Koreri.com, Jayapura – Kota Jayapura bakal memasuki usia yang ke 113 tahun pada 7 Maret 2023 mendatang. Momen tersebut berselang tiga hari dengan peringatan hari ulang tahun (HUT) Pekabaran Injil (PI) di Tanah Tabi ke 113 pada 10 Maret 2023.
Kaitannya dengan dua momen bersejarah itu, Ketua Klasis GKI Port Numbay Pdt. Andris Tjoe pun turut menyampaikan harapannya.
Klasis Port Numbay, menurut Pdt Andris, dalam situasi dan kondisi saat ini sedang mempersiapkan diri menyambut perayaan HUT Kota Jayapura dan HUT PI ke 113 di Tanah Tabi tahun ini.
Yang mana, di HUT kali ini, tema besar diusung oleh Pemerintah bersama-sama dengan umat gereja di kota ini yaitu Satu Hati Berkolaborasi Membangun Kota Jayapura.
Sementara sub tema “Melalui Moderasi Beragama Kita Berkolaborasi Membangun Kota Jayapura yang Beriman dan Modern”.
“Artinya untuk membangun Kota Jayapura ini tidak saja menjadi tanggung jawab Pemerintah tapi semua elemen baik itu Pemerintah, gereja dan masyarakat, tokoh adat, tokoh agama, LSM, Perguruan tinggi untuk kita sama-sama menyatukan hati bersama membangun Kota Jayapura yang kita cintai bersama,” ajaknya.
Pdt Andris menekankan pula bahwa tema tersebut juga mengantar umat Kristiani dalam perayaan HUT PI ke 113 di Tanah Tabi.
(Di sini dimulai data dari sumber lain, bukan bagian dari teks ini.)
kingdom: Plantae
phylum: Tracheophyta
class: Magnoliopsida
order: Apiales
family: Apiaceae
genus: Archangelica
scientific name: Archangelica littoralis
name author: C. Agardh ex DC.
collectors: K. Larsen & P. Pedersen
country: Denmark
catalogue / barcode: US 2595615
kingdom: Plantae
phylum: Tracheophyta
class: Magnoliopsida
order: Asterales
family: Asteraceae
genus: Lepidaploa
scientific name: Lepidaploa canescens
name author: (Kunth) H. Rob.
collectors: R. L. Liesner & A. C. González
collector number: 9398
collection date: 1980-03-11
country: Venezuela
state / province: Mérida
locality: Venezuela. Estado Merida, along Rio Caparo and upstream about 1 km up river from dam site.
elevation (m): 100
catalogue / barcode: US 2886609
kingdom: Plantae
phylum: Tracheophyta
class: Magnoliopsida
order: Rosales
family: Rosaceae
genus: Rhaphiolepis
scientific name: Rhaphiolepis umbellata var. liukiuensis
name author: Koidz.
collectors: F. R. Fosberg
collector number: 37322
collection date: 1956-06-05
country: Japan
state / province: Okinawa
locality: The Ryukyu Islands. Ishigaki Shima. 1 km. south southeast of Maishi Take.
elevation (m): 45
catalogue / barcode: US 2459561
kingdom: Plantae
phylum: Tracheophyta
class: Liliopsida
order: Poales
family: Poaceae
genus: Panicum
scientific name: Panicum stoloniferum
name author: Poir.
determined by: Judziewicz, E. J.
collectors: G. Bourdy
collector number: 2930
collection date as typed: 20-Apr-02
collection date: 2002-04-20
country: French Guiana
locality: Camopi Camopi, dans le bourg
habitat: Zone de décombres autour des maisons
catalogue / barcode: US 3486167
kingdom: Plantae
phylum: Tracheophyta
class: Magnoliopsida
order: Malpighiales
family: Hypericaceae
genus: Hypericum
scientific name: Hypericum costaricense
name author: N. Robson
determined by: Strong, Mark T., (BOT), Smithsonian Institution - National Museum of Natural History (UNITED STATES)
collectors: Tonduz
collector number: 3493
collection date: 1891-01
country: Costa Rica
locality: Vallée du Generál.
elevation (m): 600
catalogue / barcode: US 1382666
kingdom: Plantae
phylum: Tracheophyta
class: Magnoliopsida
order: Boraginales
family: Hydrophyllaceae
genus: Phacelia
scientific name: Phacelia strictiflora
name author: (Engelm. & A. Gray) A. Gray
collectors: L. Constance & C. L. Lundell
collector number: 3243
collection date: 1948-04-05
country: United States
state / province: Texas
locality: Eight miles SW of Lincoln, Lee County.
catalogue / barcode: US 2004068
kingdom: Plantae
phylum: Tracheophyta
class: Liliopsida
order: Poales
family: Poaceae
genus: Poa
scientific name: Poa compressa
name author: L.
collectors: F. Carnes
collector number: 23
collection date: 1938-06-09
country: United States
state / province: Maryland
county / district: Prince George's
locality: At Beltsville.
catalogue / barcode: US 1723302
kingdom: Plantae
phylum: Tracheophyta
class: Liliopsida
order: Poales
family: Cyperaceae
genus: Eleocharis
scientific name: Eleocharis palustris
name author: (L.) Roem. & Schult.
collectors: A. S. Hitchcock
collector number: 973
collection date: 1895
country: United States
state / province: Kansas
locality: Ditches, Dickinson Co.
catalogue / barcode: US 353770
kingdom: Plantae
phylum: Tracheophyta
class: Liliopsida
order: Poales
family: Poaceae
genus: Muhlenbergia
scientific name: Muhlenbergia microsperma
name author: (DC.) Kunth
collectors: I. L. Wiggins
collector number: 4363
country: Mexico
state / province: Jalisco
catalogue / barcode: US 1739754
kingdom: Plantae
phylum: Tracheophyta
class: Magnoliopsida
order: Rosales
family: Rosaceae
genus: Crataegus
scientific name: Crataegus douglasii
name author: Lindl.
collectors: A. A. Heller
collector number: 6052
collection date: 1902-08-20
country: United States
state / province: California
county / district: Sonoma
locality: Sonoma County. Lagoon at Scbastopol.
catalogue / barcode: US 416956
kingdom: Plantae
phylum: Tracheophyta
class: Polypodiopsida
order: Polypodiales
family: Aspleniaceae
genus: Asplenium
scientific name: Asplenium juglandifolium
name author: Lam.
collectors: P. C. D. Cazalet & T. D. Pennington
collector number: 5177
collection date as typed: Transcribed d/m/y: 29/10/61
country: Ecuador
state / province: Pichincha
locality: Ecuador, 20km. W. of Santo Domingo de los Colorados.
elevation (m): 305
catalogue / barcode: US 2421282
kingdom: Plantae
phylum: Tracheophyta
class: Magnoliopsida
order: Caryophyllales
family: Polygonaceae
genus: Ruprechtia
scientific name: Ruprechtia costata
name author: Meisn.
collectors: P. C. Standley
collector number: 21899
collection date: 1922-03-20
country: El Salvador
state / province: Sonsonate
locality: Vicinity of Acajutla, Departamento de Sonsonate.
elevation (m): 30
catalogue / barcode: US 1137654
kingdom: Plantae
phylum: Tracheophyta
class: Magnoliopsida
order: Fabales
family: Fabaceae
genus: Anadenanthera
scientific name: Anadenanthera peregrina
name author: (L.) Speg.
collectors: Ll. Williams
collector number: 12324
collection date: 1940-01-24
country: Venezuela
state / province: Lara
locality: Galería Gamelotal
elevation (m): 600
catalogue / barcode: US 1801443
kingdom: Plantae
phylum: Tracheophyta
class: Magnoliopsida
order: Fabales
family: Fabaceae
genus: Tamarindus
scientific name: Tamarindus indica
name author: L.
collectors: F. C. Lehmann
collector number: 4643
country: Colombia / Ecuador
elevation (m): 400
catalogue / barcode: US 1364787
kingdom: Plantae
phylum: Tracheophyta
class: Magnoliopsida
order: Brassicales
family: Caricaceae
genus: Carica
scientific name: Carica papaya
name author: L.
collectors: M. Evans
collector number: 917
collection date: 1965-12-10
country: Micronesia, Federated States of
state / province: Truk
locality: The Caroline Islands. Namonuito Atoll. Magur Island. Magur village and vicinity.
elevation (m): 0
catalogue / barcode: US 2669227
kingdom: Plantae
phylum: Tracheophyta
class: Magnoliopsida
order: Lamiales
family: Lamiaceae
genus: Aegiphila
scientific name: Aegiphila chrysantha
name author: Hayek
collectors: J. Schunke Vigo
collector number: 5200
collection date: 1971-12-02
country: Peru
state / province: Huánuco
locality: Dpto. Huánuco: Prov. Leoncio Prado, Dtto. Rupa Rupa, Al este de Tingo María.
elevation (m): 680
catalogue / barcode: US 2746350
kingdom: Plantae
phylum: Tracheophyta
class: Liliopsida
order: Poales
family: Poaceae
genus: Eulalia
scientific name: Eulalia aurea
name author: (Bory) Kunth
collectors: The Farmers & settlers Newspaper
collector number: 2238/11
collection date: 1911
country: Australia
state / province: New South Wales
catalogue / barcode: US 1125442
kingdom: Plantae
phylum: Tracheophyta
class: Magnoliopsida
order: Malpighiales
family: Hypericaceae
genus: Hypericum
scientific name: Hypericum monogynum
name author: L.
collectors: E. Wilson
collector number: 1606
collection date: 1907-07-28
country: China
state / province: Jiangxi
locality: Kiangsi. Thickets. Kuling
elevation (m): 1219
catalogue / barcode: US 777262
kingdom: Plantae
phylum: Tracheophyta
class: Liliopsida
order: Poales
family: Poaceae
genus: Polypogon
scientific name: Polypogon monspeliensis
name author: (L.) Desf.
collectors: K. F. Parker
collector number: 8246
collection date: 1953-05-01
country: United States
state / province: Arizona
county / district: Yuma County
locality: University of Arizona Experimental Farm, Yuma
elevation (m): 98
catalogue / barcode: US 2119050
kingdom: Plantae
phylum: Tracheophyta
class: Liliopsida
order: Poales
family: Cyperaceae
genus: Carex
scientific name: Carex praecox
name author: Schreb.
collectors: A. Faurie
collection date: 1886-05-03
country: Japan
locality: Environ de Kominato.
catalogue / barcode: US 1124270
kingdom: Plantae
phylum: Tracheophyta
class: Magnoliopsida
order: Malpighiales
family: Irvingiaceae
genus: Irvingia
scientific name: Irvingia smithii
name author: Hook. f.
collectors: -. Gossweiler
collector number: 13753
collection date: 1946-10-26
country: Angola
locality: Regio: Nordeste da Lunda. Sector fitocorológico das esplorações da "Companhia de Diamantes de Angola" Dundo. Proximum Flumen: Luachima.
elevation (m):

Hal itu mengingat ada kaitan dengan tema sentral GKI di Tanah Papua untuk tahun 2023 yaitu Tahun Pembaharuan.
“Tahun pembaharuan ini, semua kita sebagai umat beragama di tanah Papua khususnya GKI untuk mari kita kembali melihat keberadaan hidup kita dan membangun kebersamaan satu hati berkolaborasi bersama-sama untuk membangun Kota Jayapura dalam satu hati, satu pikiran dan satu tujuan,” ajaknya.
2023 ini, lanjut Pdt Andris, adalah tahun pembaharuan sehingga semua hal yang dilakukan dalam menjalani hidup ini selalu ada dalam pembaharuan.
Menyinggung soal sub tema, ia menegaskan moderasi beragama ini sangat penting sehingga masyarakat yang hidup di negeri dan tanah ini saling menghargai dan bertoleransi satu dengan lain tanpa pandang bulu.
“Saya kira kita di tanah Papua ini menjadi contoh dan teladan bagi provinsi dan kabupaten/kota lain di Indonesia. Kalau mau bicara tentang hidup toleransi itu, di negeri kita (Papua, red) sangat tinggi sekali. Kita saling menghargai dalam keberagaman kita, dalam setiap agama kita masing-masing,” tandasnya.
Pdt. Andris pun berharap diperayaan 113 tahun HUT Kota Jayapura dan HUT PI di Tanah Tabi ini dapat semakin memuluskan jalan menuju kesejahteraan bersama.
“Mari kita sama-sama satukan hati, satukan pikiran, dan kita bekerja bersama-sama untuk membangun Kota Jayapura sehingga kita bisa merasakan kedamaian dan kesejahteraan di negeri yang selama ini dikenal dengan julukan Negeri Matahari Terbit,” harapnya.
Pdt. Andris juga tak lupa berpesan kepada seluruh masyarakat Kota Jayapura yang hidup bergaul dengan Tuhan.
“Apapun yang sedang kita hadapi pasti Tuhan tolong kita,” pungkasnya.